The defendant Erlandson testified that the right front end of the truck hit the left rear corner of the car and that he did not think they pushed the car hardly at all, that "it was a very few feet if anything." The plaintiff and his wife testified that the truck struck the car "straight in the back." The deputy sheriff Whelan went to the scene of the accident. The defendant Erlandson was there. Whelan paced the distance from the point of impact to where the car was standing and found that the car had been pushed approximately seventy feet. Whelan's testimony was given after the defendant Erlandson had testified that he did not think they pushed the car hardly at all and that "it was a very few feet if anything." The defendant Erlandson did not, nor did the witness Nelson, give any testimony in rebuttal of Whelan's testimony. The record discloses no reason to doubt the correctness of his testimony. There was no evidence as to the appearance of the vehicles after the collision. The only evidence as to the damage sustained by the parties was the testimony of the respective owners as to the lessened value of the vehicles as a result of the collision, coupled with the testimony of Erlandson that a hydraulic fluid hose had been severed on the truck and the testimony of the plaintiff that as a result of the collision the frame of the car was sprung, the tail light knocked out, a spring broken and "a lot of other things" and that the car was "all out of working order." Neither of the vehicles was overturned. They both remained standing in upright positions, heading in a southerly direction. So the damages to both the truck and to the car were caused solely by the force of the impact. The distance that the car was driven forward and the extent of the damages which both parties declare that the vehicles sustained indicate that the truck must have been traveling at an excessive rate of speed. See Elrich v. Schwadder, 251 Mich. 33, 34-35, 230 N.W. 902, 903; Thompson v. Southern Michigan Transp. Co., 261 Mich. 440, 449, 246 N.W. 174, 177.

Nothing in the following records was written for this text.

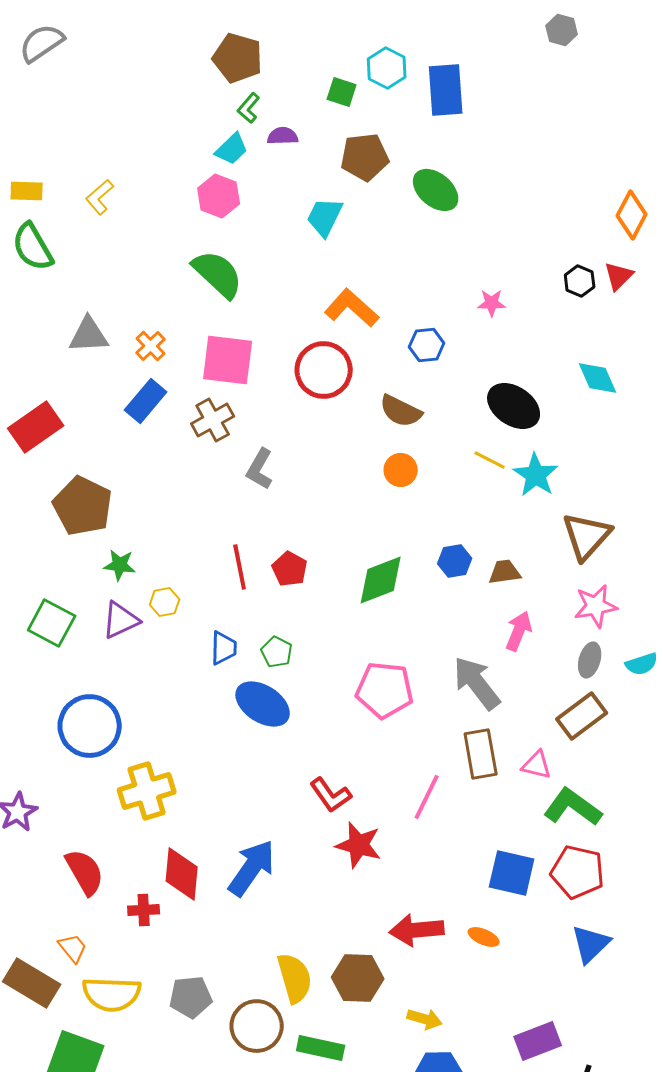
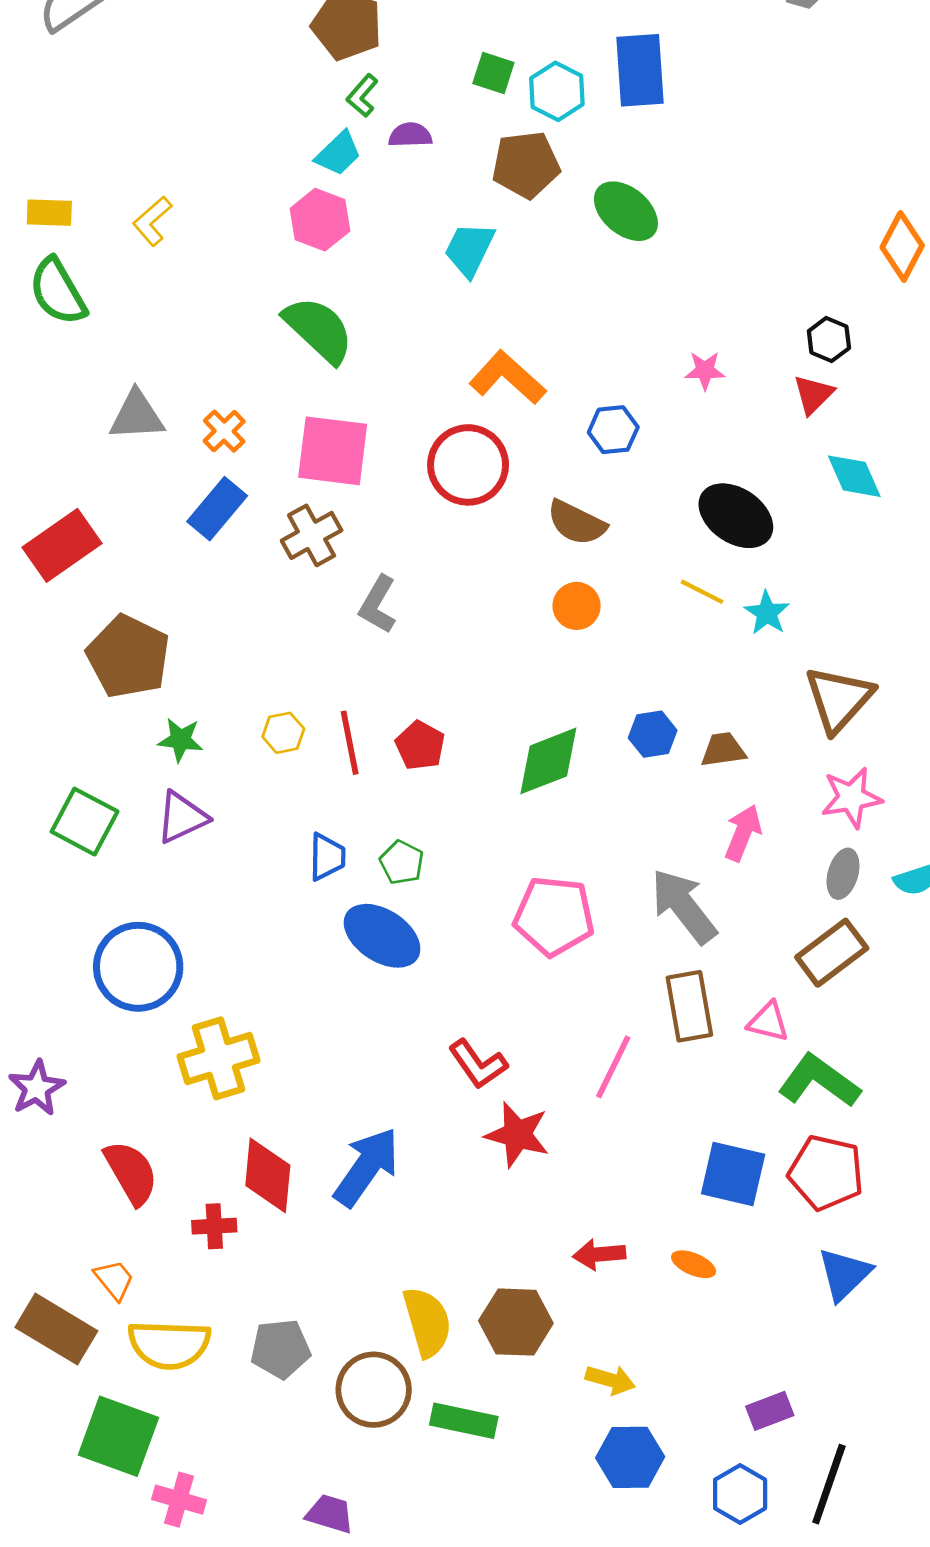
cyan hexagon: (387, 68) -> (557, 91), moved
red triangle: (619, 276) -> (813, 394), moved
cyan star: (536, 475) -> (767, 613), size x0.7
yellow hexagon: (165, 602) -> (283, 733), moved
red arrow: (417, 930) -> (599, 1254), size x0.7
purple rectangle: (538, 1041) -> (770, 1411), size x0.7

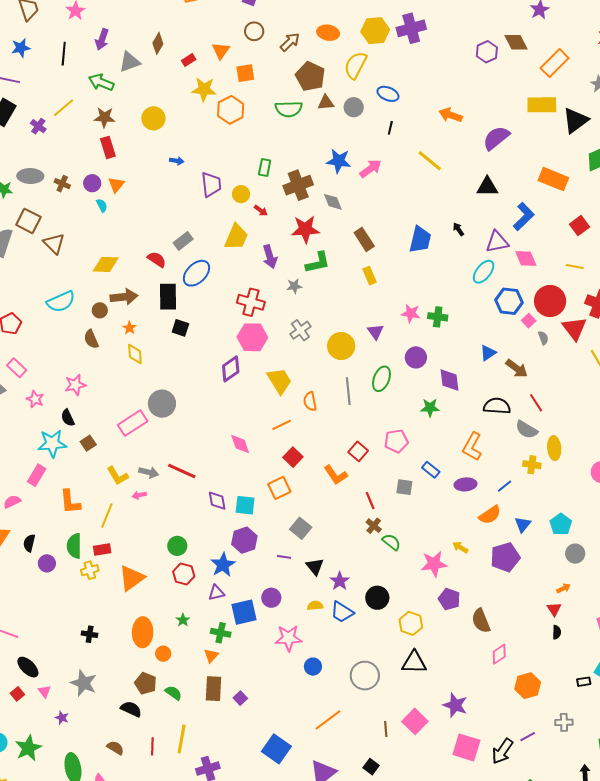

A careful consideration of the evidence brings us to the conclusion that the defendant Erlandson failed to exercise due care commensurate with the situation and the circumstances and that his failure to exercise such care contributed directly to the collision and that the collision would not have occurred if he had exercised such care. It follows, therefore, that the judgment appealed from must be affirmed insofar as it orders a dismissal of plaintiff's action; but it must be reversed insofar as it awards to the defendant Bjornstad judgment against the plaintiff for $800 for damages to the truck; and the trial court is directed to vacate such judgment and to order judgment that the counterclaim be dismissed.
NUESSLE, C. J., MORRIS, BURKE and GRIMSON, JJ., concur.